Раскин осекся. Вот оно что. Скарлетт угодила в лапы Треугольника. А что, интересно, Шнайдер? Он теперь, в противовес своей былой задаче, распределяет зараженных ушельцев на колонии, где Грибницу видели только по головизору?
— Как это произошло? — спросил Раскин, ловя себя на мысли, что его вопрос звучит так, будто он спрашивает о смерти их общей знакомой.

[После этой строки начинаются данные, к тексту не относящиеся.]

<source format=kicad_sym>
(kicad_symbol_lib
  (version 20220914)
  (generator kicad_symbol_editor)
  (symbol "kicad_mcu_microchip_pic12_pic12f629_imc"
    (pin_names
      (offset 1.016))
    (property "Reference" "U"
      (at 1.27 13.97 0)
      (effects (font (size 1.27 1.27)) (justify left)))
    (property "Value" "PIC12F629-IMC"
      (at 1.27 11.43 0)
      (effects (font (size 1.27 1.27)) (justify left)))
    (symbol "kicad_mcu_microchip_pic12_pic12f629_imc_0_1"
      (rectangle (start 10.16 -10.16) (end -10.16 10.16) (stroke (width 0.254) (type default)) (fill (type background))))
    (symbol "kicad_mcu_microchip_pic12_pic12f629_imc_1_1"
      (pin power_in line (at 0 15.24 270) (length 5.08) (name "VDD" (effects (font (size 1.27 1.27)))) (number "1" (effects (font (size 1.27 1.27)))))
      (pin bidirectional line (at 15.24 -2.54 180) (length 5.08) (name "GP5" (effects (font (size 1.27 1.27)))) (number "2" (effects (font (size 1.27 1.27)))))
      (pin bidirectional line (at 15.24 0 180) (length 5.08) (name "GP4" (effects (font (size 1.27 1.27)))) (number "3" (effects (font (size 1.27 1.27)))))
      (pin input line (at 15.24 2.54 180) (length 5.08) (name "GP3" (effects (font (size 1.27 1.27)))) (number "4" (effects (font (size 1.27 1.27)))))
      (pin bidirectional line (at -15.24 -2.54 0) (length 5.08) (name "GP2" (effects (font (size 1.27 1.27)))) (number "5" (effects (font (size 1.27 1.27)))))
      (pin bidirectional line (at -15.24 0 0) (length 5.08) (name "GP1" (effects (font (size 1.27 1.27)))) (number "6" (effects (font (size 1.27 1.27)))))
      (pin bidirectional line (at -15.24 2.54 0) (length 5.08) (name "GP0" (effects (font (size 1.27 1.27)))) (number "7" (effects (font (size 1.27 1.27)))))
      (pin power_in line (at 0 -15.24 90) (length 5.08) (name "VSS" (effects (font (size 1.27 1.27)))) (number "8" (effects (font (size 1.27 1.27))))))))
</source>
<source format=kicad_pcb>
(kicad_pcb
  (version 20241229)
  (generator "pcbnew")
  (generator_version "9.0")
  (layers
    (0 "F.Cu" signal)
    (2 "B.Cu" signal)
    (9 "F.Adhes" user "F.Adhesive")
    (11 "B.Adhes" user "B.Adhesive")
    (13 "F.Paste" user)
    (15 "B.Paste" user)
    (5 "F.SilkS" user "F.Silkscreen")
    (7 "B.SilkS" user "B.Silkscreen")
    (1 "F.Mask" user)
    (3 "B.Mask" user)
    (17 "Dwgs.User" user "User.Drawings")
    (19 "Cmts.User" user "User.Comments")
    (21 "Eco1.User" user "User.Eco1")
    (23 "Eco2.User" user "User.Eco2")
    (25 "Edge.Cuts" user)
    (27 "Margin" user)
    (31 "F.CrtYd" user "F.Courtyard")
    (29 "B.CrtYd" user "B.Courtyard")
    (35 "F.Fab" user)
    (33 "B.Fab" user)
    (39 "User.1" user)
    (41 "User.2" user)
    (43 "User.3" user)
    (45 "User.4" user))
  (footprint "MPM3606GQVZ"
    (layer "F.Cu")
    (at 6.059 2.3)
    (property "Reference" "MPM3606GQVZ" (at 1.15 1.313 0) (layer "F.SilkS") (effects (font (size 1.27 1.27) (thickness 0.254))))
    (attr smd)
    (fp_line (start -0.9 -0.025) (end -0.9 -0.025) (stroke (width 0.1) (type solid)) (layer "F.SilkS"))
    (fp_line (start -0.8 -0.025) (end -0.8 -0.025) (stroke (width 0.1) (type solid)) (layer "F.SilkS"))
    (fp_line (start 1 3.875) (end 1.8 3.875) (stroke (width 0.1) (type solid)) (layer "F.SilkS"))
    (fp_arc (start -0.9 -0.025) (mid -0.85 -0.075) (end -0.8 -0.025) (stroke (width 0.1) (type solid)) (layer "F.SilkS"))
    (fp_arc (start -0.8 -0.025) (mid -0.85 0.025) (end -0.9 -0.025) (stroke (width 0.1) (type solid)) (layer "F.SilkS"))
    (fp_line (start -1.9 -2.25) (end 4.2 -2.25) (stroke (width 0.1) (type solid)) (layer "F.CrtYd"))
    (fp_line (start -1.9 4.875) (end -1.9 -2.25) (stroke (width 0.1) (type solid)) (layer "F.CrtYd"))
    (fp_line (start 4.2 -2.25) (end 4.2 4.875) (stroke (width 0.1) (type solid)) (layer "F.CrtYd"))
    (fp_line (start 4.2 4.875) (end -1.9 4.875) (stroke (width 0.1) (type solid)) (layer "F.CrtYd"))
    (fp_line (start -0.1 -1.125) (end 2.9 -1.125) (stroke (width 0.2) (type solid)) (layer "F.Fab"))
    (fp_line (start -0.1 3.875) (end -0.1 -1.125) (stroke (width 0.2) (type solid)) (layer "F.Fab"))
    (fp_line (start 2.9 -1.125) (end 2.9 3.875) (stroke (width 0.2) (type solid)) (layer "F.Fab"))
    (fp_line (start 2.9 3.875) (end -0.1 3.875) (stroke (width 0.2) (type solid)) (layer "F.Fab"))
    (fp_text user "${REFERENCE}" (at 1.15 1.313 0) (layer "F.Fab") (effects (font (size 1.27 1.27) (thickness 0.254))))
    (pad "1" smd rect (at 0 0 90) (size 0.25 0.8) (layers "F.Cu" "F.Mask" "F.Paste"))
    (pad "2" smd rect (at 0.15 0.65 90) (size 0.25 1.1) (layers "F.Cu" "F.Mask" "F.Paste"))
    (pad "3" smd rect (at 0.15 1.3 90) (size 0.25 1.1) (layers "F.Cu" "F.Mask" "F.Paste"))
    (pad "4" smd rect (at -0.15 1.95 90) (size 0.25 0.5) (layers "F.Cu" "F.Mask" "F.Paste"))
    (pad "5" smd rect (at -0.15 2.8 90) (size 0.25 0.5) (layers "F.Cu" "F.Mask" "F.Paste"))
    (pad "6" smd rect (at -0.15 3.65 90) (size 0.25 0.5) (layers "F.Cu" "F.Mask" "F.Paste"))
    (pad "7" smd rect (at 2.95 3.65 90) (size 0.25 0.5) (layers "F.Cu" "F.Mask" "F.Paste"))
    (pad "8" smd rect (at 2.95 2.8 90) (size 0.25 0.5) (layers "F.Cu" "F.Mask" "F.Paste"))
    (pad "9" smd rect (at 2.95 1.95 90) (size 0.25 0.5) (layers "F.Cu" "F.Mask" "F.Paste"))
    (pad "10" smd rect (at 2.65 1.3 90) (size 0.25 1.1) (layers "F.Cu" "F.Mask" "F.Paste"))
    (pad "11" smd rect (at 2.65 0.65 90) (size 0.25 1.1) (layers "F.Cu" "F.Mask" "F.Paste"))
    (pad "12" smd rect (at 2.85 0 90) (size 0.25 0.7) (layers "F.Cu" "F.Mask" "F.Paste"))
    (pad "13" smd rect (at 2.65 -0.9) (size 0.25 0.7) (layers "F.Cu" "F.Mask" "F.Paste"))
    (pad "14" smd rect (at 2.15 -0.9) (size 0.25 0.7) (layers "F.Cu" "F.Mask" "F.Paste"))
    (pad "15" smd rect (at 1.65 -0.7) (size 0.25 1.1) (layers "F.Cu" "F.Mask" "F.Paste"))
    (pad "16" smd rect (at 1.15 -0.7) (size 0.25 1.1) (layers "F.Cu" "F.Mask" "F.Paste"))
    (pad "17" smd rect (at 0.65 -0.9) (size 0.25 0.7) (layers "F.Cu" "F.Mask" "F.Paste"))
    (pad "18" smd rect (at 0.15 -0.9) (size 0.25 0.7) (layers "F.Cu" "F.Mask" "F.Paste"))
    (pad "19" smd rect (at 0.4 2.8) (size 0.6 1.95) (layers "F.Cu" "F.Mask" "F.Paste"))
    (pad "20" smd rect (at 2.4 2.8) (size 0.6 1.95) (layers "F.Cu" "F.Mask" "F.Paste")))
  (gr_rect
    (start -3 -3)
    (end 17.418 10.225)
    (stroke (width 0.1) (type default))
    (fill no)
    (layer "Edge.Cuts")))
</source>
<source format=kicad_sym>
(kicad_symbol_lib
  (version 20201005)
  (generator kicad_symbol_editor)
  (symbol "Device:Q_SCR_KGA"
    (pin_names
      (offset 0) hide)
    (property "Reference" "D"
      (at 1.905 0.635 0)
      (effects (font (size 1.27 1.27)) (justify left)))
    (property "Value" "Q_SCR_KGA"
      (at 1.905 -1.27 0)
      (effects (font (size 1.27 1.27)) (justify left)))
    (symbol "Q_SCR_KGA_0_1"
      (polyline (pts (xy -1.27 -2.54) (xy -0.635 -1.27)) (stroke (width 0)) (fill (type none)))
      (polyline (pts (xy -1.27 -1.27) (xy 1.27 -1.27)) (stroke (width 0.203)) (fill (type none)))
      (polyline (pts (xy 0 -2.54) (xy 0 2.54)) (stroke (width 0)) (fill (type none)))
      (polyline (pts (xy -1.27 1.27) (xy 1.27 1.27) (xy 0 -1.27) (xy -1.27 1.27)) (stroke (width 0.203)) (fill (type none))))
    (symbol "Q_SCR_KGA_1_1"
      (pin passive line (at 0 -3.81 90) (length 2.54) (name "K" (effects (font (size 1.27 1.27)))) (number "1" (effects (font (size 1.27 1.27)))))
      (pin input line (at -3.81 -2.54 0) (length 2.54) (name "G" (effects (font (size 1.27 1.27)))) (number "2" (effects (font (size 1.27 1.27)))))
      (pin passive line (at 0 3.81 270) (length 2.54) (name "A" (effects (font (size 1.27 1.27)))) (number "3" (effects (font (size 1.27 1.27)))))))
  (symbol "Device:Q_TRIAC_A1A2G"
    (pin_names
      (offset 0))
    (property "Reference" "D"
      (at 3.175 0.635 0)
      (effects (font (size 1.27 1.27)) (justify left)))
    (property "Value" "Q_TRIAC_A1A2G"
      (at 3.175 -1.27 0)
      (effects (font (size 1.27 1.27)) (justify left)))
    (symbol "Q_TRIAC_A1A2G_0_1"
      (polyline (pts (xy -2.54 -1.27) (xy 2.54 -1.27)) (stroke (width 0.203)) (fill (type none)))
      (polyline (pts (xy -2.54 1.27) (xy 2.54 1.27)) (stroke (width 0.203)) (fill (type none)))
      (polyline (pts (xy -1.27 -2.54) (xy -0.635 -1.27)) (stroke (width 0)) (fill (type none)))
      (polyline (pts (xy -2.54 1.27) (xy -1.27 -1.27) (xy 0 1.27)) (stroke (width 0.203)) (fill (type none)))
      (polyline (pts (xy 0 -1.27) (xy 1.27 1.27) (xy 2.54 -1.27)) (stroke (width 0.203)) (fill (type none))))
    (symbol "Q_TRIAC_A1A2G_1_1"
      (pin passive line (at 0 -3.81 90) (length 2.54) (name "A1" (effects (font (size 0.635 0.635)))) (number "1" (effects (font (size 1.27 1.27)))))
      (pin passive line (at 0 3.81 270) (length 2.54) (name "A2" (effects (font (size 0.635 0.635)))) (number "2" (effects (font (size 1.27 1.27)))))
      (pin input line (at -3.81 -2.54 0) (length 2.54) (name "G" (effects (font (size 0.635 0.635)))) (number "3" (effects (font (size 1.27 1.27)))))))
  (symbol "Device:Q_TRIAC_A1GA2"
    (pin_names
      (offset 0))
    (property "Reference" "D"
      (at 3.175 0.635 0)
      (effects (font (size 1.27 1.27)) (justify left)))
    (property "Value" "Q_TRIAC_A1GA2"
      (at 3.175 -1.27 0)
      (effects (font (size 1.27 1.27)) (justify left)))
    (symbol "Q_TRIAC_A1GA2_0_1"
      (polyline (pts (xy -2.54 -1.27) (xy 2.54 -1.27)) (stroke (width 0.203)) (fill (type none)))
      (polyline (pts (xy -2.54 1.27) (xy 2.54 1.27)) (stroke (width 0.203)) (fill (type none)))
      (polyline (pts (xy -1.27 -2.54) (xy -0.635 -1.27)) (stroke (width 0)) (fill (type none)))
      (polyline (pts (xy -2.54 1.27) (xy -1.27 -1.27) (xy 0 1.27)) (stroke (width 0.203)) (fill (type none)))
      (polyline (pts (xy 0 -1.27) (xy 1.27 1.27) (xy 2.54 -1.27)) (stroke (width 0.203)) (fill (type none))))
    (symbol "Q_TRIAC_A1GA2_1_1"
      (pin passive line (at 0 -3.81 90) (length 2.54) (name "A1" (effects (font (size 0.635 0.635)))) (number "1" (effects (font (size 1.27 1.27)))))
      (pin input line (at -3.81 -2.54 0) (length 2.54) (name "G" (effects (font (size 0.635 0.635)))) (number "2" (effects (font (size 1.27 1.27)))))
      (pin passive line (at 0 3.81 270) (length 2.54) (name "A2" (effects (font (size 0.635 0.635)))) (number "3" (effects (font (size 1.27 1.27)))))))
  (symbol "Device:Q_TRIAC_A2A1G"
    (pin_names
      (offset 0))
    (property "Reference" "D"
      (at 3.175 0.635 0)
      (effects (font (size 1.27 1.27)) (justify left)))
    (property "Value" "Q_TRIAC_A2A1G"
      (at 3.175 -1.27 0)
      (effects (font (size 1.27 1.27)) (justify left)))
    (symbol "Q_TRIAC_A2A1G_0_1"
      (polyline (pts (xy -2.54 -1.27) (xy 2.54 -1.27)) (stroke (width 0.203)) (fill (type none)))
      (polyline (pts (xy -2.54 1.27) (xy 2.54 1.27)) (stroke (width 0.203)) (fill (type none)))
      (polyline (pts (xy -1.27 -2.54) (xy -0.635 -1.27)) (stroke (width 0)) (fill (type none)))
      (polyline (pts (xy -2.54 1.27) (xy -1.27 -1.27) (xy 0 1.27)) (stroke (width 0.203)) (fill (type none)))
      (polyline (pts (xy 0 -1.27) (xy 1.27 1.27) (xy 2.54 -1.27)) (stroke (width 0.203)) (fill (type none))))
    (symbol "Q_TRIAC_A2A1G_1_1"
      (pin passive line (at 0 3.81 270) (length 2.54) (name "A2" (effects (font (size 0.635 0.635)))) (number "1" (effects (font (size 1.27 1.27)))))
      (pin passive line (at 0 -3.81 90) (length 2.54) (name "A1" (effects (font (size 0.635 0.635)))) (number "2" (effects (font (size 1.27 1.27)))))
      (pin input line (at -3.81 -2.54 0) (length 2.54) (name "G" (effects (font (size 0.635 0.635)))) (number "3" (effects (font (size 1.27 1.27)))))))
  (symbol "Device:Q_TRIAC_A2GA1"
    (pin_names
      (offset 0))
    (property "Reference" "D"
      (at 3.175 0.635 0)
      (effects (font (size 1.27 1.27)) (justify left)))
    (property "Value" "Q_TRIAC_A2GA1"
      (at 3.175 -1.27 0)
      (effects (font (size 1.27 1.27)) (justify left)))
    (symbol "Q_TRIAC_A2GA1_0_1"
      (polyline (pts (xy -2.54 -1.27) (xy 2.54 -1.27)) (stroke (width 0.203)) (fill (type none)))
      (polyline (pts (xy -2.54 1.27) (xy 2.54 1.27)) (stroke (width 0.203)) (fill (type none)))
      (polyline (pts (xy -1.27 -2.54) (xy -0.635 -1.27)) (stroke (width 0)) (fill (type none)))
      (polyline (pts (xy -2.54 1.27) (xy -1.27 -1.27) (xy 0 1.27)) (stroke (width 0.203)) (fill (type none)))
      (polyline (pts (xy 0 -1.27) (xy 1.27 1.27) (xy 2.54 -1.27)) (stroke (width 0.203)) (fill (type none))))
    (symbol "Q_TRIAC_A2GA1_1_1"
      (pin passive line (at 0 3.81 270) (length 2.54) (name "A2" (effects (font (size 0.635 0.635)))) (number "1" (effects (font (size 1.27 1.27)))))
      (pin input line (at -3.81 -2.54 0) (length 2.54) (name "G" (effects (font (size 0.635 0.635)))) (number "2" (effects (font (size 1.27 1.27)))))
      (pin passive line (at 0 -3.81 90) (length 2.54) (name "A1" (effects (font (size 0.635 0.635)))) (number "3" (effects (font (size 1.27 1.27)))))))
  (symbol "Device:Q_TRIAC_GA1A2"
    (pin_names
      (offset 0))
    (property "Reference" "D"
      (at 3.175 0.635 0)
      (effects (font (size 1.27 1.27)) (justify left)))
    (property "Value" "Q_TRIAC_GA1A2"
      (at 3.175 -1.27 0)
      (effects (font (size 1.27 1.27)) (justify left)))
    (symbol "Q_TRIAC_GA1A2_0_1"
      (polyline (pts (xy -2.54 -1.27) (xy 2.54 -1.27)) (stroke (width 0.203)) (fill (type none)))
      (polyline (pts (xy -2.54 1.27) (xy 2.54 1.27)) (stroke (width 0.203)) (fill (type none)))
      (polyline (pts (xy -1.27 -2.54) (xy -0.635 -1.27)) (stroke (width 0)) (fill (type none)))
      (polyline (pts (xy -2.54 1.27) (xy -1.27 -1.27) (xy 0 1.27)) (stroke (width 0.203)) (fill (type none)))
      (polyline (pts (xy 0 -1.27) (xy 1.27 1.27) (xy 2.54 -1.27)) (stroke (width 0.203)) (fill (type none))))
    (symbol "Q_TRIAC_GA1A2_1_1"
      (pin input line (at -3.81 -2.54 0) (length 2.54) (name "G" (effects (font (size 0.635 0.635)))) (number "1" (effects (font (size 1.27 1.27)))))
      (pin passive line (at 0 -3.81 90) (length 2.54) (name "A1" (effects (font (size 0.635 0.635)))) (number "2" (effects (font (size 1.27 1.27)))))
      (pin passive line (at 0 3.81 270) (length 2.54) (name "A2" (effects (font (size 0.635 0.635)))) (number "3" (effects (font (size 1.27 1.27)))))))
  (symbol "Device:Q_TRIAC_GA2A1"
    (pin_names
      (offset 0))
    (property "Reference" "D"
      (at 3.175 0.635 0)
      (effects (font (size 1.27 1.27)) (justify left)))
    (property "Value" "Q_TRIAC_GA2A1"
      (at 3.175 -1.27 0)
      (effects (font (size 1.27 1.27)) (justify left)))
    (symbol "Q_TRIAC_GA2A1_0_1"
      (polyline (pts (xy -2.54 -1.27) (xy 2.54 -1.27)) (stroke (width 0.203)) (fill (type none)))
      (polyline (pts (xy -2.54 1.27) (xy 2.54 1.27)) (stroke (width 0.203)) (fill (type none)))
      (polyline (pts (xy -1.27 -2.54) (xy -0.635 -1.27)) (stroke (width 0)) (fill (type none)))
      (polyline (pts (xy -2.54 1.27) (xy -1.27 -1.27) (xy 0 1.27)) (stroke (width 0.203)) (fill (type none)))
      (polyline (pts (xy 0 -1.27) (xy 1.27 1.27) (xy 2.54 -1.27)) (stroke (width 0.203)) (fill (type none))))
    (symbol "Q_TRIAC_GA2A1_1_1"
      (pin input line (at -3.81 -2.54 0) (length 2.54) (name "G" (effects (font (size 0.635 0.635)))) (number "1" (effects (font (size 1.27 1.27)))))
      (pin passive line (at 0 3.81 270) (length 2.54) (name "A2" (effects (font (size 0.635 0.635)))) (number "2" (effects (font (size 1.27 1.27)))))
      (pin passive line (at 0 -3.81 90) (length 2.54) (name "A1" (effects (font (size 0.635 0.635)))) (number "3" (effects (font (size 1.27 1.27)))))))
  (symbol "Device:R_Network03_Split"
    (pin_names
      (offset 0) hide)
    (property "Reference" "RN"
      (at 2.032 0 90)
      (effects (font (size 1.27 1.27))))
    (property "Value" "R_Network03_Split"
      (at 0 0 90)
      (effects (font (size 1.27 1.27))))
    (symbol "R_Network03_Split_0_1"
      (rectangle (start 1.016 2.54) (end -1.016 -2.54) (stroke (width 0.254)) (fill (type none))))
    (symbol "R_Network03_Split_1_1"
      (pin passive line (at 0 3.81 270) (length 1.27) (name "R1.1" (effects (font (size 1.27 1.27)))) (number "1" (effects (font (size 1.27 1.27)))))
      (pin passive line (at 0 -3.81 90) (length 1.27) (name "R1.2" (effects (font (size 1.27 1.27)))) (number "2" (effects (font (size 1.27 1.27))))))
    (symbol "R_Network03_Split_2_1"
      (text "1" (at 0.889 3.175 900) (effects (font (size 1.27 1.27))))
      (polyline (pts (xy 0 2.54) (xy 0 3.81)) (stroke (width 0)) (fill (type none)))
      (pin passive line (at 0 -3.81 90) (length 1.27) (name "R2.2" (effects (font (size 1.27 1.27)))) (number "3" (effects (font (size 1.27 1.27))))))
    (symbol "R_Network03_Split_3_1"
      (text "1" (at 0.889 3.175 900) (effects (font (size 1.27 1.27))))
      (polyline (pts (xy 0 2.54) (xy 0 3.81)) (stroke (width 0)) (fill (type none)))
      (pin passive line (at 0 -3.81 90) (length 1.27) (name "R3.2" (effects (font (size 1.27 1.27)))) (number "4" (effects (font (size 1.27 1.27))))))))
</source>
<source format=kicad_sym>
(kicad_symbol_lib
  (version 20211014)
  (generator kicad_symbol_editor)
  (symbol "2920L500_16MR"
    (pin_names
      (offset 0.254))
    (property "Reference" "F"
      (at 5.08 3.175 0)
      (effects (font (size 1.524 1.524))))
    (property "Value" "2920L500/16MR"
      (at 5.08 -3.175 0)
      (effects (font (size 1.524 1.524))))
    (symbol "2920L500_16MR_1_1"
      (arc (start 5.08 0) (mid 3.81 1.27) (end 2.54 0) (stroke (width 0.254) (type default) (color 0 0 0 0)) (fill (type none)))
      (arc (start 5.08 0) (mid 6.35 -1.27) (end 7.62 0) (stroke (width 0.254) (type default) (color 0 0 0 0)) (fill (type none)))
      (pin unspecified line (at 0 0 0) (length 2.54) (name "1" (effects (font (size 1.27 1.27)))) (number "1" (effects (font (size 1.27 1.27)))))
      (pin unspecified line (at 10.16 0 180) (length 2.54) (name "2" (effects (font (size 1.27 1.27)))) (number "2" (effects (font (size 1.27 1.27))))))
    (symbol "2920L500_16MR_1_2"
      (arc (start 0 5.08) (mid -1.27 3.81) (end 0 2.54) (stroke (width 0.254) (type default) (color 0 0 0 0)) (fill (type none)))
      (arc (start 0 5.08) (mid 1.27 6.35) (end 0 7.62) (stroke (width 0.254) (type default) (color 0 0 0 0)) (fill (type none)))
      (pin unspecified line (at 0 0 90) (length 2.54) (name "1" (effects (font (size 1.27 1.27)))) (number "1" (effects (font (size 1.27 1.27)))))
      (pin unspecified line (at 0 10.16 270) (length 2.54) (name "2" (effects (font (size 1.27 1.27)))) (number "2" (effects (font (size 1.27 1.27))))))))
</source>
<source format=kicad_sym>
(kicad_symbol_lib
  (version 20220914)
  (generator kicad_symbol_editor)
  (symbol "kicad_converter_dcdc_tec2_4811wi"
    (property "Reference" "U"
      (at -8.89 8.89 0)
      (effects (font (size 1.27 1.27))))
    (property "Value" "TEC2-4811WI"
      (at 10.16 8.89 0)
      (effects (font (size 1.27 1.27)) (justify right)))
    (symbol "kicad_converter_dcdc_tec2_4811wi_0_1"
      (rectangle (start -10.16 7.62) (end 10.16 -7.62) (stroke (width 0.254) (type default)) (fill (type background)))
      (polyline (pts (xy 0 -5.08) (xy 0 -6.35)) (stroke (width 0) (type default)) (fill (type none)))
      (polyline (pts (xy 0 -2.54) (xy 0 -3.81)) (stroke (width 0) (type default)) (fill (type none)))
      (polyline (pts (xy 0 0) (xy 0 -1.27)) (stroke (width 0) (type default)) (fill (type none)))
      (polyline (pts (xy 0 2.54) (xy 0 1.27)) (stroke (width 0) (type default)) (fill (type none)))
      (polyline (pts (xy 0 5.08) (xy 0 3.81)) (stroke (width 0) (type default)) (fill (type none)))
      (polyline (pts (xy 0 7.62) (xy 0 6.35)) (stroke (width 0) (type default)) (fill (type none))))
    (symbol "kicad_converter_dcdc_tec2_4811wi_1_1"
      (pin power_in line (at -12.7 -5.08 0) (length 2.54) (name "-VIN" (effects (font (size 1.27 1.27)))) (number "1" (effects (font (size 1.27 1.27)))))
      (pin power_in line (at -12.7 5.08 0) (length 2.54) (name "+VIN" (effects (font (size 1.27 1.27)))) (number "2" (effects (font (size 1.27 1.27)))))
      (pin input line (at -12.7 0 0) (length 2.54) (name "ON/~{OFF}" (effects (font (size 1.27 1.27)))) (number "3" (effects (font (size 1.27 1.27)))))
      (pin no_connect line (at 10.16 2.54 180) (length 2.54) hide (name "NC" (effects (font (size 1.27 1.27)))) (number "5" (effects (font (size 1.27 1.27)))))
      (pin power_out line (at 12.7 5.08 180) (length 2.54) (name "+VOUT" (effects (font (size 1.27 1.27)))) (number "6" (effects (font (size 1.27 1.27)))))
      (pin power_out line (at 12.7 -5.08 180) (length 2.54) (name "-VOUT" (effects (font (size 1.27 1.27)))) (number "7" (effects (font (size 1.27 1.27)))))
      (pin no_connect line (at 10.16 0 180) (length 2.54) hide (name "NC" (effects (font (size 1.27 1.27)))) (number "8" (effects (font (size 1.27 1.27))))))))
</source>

— Мы находились на орбите Забвения, — Скарлетт послушно начала рассказ, — когда из гиперпространства вышла «Гордость» — крейсер Солнечной Федерации. «Гордость» появилась невероятно точно по отношению к нам. И сразу же атаковала… «Ретивого» взрывом протонной торпеды распылило на кварки. А Козловский объявил, что его «Микадо» сдается, сразу после того, как компьютер зафиксировал облучение десантного корабля крейсерскими радарами наведения.
— Не успели уйти… — задумчиво констатировал Раскин.
— Даже не пытались. Капитан «Ретивого» Ирен Родригес находилась в тот момент на борту «Микадо». Очевидно, Козловский не пожелал рисковать здоровьем обожаемой, — заключила Скарлетт с горечью, не подобающей кластеру Всеобщности. — Чего им было бояться? Треугольнику нужны астрогаторы и пилоты, близко знакомые с технологиями людей.
Из-за завесы кожистых листьев послышался деликатный кашель.
— Свидетель обвинения Скарлетт Грей, просьба пройти в зал Трибунала, — объявил чей-то низкий голос.
— Ну, — Скарлет встала, одернула китель, — мне пора. Всеобщность требует подтверждения лояльности. Быть может, мы еще увидимся.
Раскин ничего не ответил. Нахмурив брови, проводил взглядом поджарую фигуру. Наверное, в некоторых случаях иметь купированные чувства — это благо. Женщина может спокойно обсуждать гибель любимого с человеком, который прямо (если подойти пристрастно) или косвенно (если посмотреть объективно) имеет отношение к случившемуся. А вот ему Всеобщность не выпишет рецепта сильнодействующего успокоительного. Счастлива «золотая середина», к которой относится большая часть человечества. Умеренные добродетели, умеренные пороки; две руки, две ноги, голова, которая время от времени думает о душе. А вот он… Как и среди людей, обладая необычными способностями, был одиноким калекой, так и во Всеобщности непредусмотренные функции делали его отщепенцем. Это при том, что он и в том, и другом случае имел над остальными несомненное преимущество.
«Боги в ответе за всех и за все. — Раскину показалось, что Всеобщность насмехается над ним. — Действия Скарлетт продиктованы потребностью системы. Мои показания — результат доброй воли, а значит, именно они сыграют решающую роль в процессе».
Он покосился на узкую, словно древнегреческая амфора, урну для окурков. Странно, но после того как Моисей привил ему паразита, курить совершенно не тянуло. Налицо еще одна польза от Грибницы. Будь эта тварь безмозглой, из нее можно было бы выжать прок.
По дорожке зашуршали быстрые, легкие ноги. В укромный уголок Раскина заглянула парочка головизионщиков: впереди — девчонка, один в один — модель с обложки «ГиперМакса», только волосы не откровенно зеленые, а умеренно-оливковые. За девчонкой следовал парень с отсутствующим выражением лица. В руках он держал сложенный штатив, на головке которого был закреплен массивный голограмм-визуализатор. Но девчонка была несомненно главной. Несмотря на то что самая тяжелая ноша приходилась на долю юноши.
— Я прошу прощения, вы — Федор Раскин? — с нажимом спросила девушка.
— Совершенно верно, — подтвердил Раскин.
— Мы представляем Новый Открытый Канал, — она так произнесла это название, что перед глазами Раскина сразу возникли три слова с большой буквы. И на этот раз Всеобщность была ни при чем — парочка не носила в себе Грибницы. Раскин не чувствовал, как от них исходило бы то, что он прозвал «внутренней вибрацией». Для него эти двое были темны, словно мертвецы на экране инфракрасного сканера. Странно, что им — не зараженным — удалось получить аккредитацию на шоу Всеобщности.